Über die Qualität der jeweils gefundenen Links sagt das leider nicht viel aus. Das Konzept von Google, einerseits die Zahl der Verweise auf eine Quelle auszuwerten (je mehr Leute auf eine Seite verweisen, umso interessanter muss sie ja wohl sein), und andererseits die Klicks auf den Google-Link zu dieser Seite zu zählen (je häufiger dieses Such-Ergebnis auch tatsächlich aufgerufen wird, umso wichtiger muss es wohl sein) nähert sich seinen Grenzen.

Heute ist es bereits so, daß ein erheblicher Teil der Links zu irgendwelchen Forumsbeiträgen aus den Jahren 2002 bis 2008 führt, die oft genug auch noch ungehört verhallten. Wenn es aber z.B. um aktuelle Fragen aus dem Computerbereich geht, hilft es mir wenig, zu erfahren, wie das Problem unter Windows-ME zu lösen war. Der Hohn schlechthin sind dabei natürlich Forums-Diskussionen, in denen der Frager in geradezu unverschämt aggressivem Tonfall belehrt wird, er möge doch gefälligst Google befragen, bevor er das Forum mit einer solch dämlichen Frage verschmutzt...

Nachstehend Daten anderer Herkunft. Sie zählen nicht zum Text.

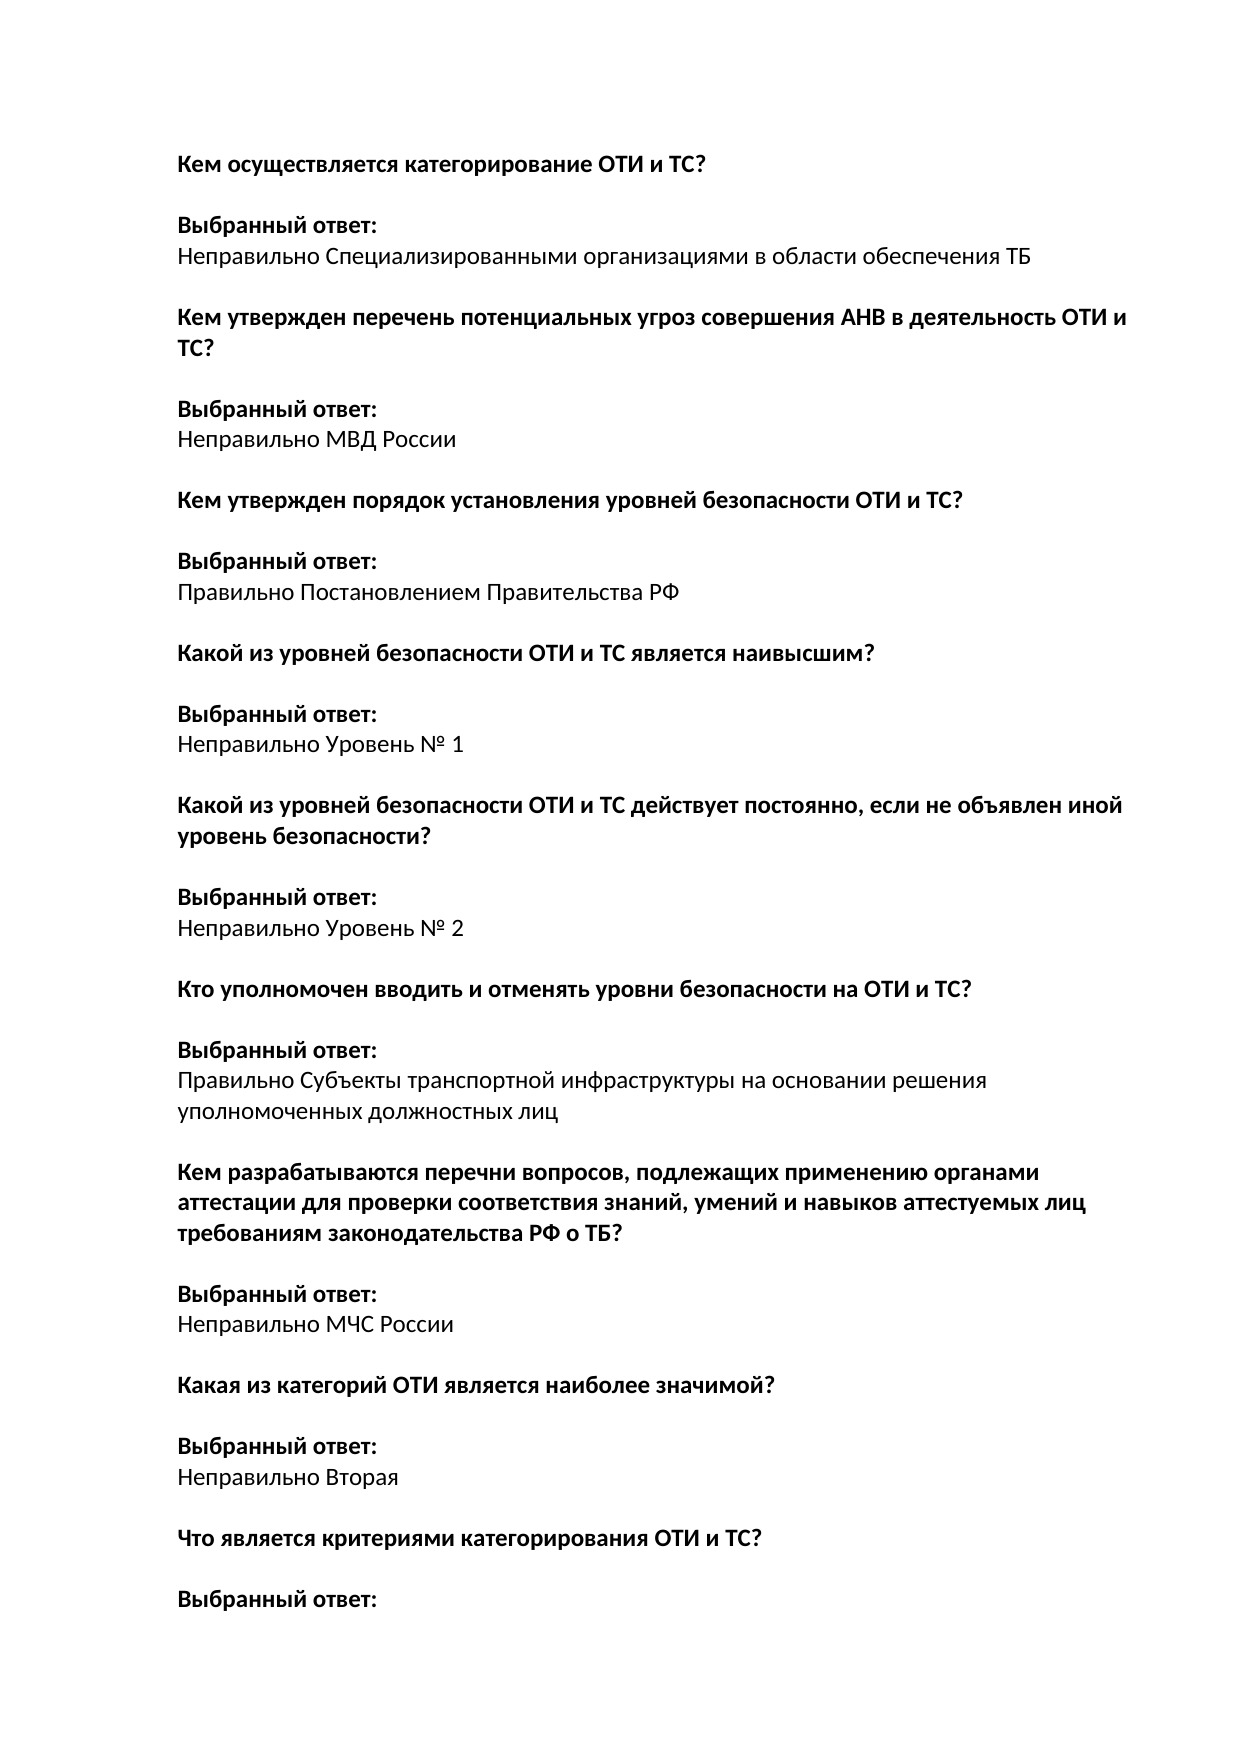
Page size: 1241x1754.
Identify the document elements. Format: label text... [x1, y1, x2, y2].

text Что является критериями категорирования ОТИ и ТС? [177, 1522, 1152, 1553]
text Неправильно Уровень № 2 [177, 912, 1152, 942]
text Кем утвержден перечень потенциальных угроз совершения АНВ в деятельность ОТИ и ТС? [177, 301, 1152, 362]
text Неправильно Уровень № 1 [177, 728, 1152, 759]
text Выбранный ответ: [177, 393, 1152, 423]
text Кем разрабатываются перечни вопросов, подлежащих применению органами аттестации для проверки соответствия знаний, умений и навыков аттестуемых лиц требованиям законодательства РФ о ТБ? [177, 1156, 1152, 1247]
text Кем утвержден порядок установления уровней безопасности ОТИ и ТС? [177, 484, 1152, 515]
text Выбранный ответ: [177, 881, 1152, 912]
text Неправильно Специализированными организациями в области обеспечения ТБ [177, 240, 1152, 271]
text Выбранный ответ: [177, 1278, 1152, 1308]
text Неправильно МЧС России [177, 1308, 1152, 1339]
text Правильно Постановлением Правительства РФ [177, 576, 1152, 606]
text Выбранный ответ: [177, 545, 1152, 576]
text Какой из уровней безопасности ОТИ и ТС является наивысшим? [177, 637, 1152, 667]
text Выбранный ответ: [177, 1034, 1152, 1064]
text Какой из уровней безопасности ОТИ и ТС действует постоянно, если не объявлен иной уровень безопасности? [177, 789, 1152, 851]
text Выбранный ответ: [177, 1431, 1152, 1461]
text Кто уполномочен вводить и отменять уровни безопасности на ОТИ и ТС? [177, 973, 1152, 1003]
text Кем осуществляется категорирование ОТИ и ТС? [177, 149, 1152, 179]
text Выбранный ответ: [177, 210, 1152, 240]
text Неправильно Вторая [177, 1461, 1152, 1492]
text Какая из категорий ОТИ является наиболее значимой? [177, 1369, 1152, 1400]
text Правильно Субъекты транспортной инфраструктуры на основании решения уполномоченных должностных лиц [177, 1064, 1152, 1125]
text Выбранный ответ: [177, 698, 1152, 728]
text Выбранный ответ: [177, 1583, 1152, 1614]
text Неправильно МВД России [177, 423, 1152, 454]
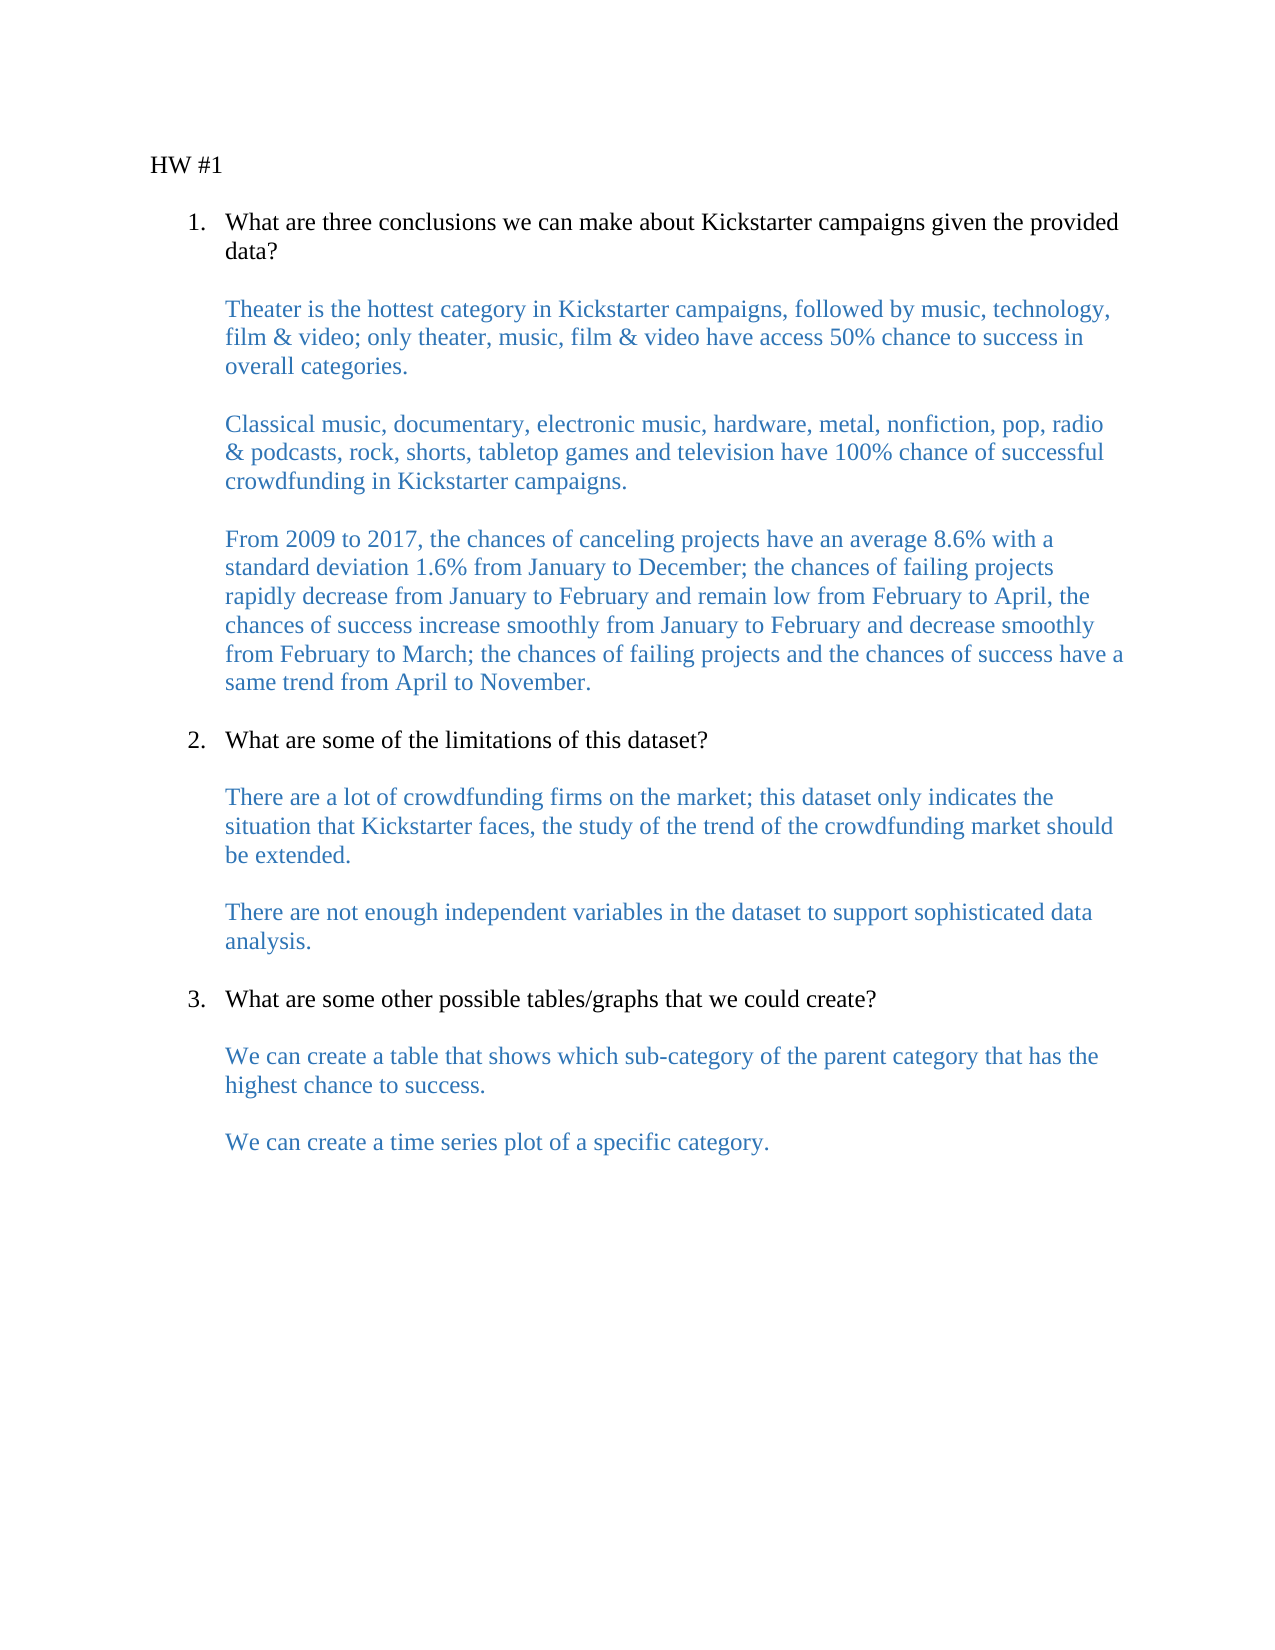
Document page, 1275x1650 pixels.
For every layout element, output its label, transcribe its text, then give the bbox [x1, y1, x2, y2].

list What are three conclusions we can make about Kickstarter campaigns given the provided data? [187, 207, 1125, 265]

Nun ja, ich glaube, die Zeiten wandeln sich mal wieder. Entweder findet Google einen Algorithmus, der auch das Alter der Fundstellen mit berücksichtigt, oder die Recherchen funktionieren auch im Internet wieder genau so, wie weiland in der guten alten Uni-Bibliothek. Ich bin mal gespannt.